The View | Race and identity now the central dividing line in American politics, not economics
And internal divisions within each of the main parties also makes it difficult for either to successfully mount any economic policy without the cooperation of the other
As the surreal train wreck that is the 2016 US presidential election campaign unfolds, the obvious question is, how did the Republican Party wind up with Donald Trump as its nominee?
Trump’s campaign platform draws from a history of presidential aspirants focused on populist immigration and international trade policies. In 1992 and 1996, Pat Buchanan sought the Republican presidential nomination on immigration and Ross Perot ran as an independent candidate on trade.
Trump himself first ran in 2000 against Buchanan and bowed out in the face of certain defeat. Interestingly, he repeatedly accused Buchanan of racism, calling him a “neo-Nazi” and “Hitler lover” for bashing blacks, Mexicans and gays.
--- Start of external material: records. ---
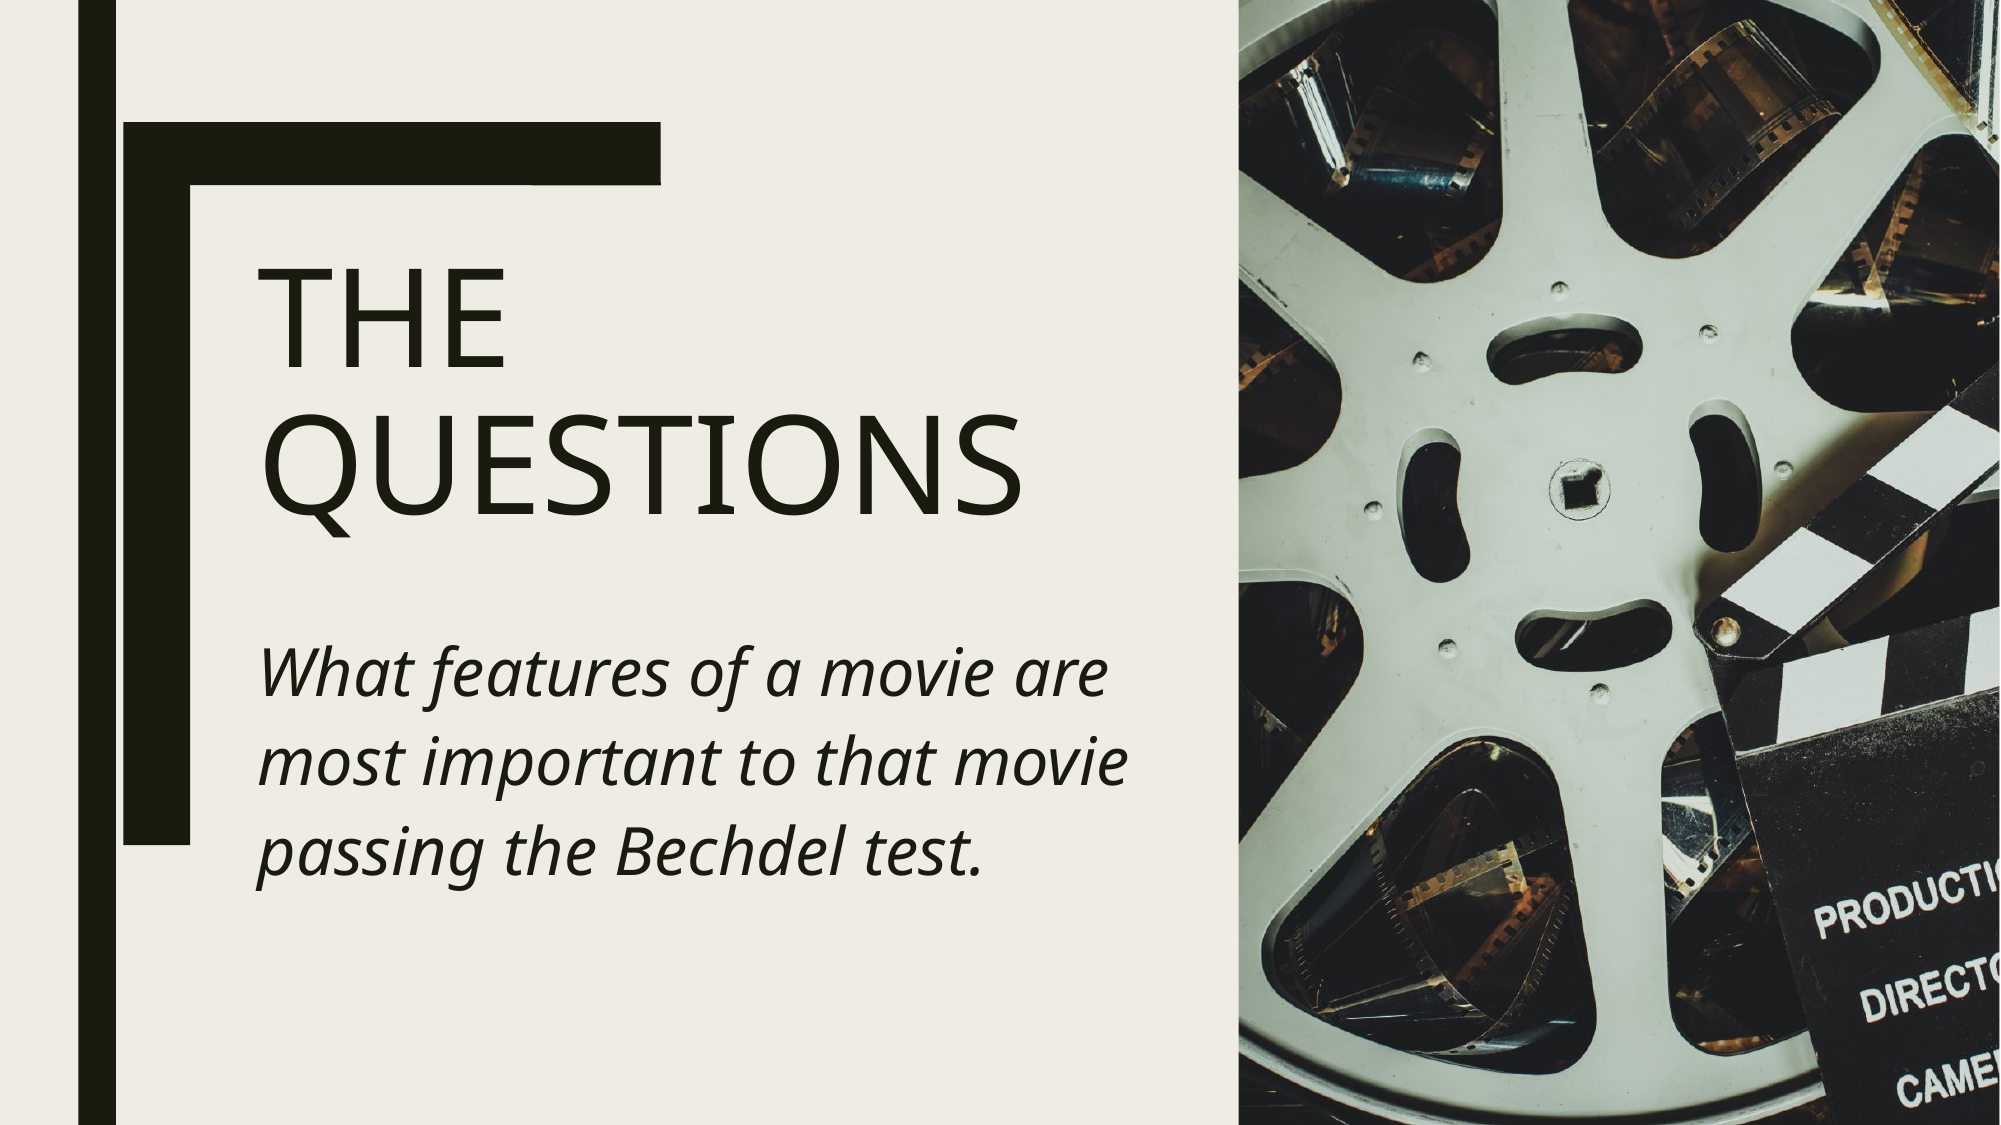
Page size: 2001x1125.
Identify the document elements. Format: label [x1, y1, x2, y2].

picture [1238, 0, 2000, 1125]
text_box [123, 122, 1238, 1000]
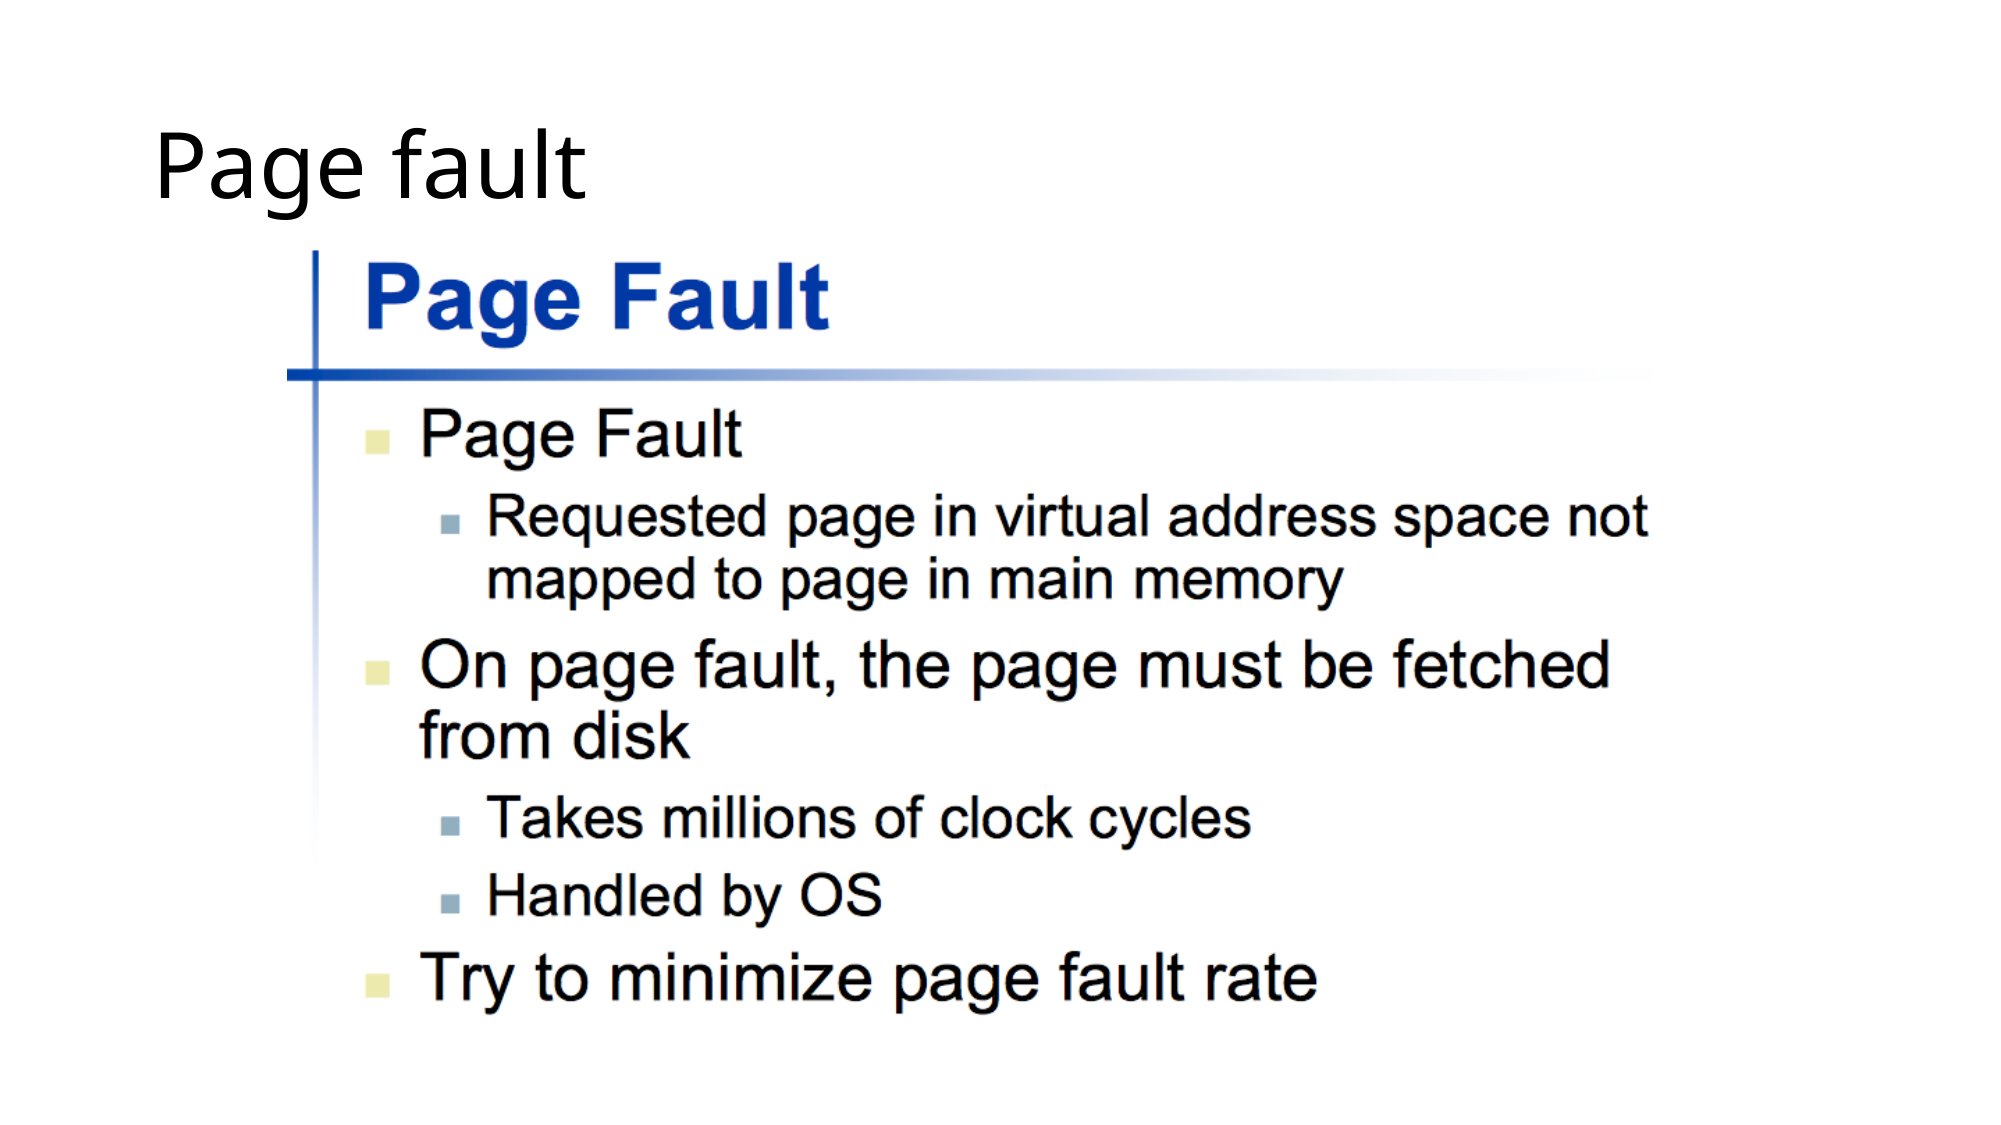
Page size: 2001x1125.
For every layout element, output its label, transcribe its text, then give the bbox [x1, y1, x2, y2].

picture [287, 220, 1713, 1125]
title Page fault [137, 59, 1863, 278]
In the current election cycle, Trump has retained Perot’s anti-trade and anti-elitist messages but added Buchanan’s warnings of losing the country to ethnic and religious minorities.
Race and identity are now the central dividing line in American politics, not economics (despite some strong trade and China-bashing rhetoric). Though race has always lived close to the surface of American politics, it has rarely featured so explicitly in political campaigns. So how did this happen?
Trump is not acting in a vacuum. His identity-based nomination is the logical culmination of Republicans’ 50-year “Southern strategy” to define politics primarily by race and identity instead of economics. This was a winning strategy first tried by Richard Nixon in 1972 and with greater success by Ronald Reagan in 1980.